YOUR OBJECTIVE: Could you tally the lines in the listing below that include the word "slices"? Respond with the total alone.
━━ ENTRIES SUPPLIED
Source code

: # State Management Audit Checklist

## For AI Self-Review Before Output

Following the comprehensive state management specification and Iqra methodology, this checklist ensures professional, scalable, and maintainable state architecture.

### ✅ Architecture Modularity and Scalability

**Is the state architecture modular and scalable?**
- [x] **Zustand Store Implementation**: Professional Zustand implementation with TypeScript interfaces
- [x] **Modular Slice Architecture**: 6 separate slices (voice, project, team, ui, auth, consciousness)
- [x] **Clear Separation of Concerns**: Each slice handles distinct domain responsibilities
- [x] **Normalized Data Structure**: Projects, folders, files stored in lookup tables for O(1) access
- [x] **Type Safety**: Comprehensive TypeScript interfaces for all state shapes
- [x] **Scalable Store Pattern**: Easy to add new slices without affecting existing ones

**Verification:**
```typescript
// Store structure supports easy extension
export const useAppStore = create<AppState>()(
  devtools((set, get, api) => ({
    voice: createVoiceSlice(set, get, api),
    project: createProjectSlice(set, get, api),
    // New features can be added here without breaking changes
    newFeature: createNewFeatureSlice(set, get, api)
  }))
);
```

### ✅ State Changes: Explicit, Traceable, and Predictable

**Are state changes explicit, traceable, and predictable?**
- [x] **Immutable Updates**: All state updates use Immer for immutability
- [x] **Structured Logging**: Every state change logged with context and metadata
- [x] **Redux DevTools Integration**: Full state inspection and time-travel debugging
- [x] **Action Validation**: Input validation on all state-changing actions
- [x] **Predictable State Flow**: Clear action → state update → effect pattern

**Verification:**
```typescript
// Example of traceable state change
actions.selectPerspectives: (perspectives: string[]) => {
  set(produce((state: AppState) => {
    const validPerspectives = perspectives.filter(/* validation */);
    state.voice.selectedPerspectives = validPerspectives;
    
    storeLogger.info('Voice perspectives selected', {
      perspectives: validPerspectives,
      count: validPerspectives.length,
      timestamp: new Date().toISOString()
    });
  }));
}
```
━━━━
RESPONSE FOR THIS EXERCISE: 2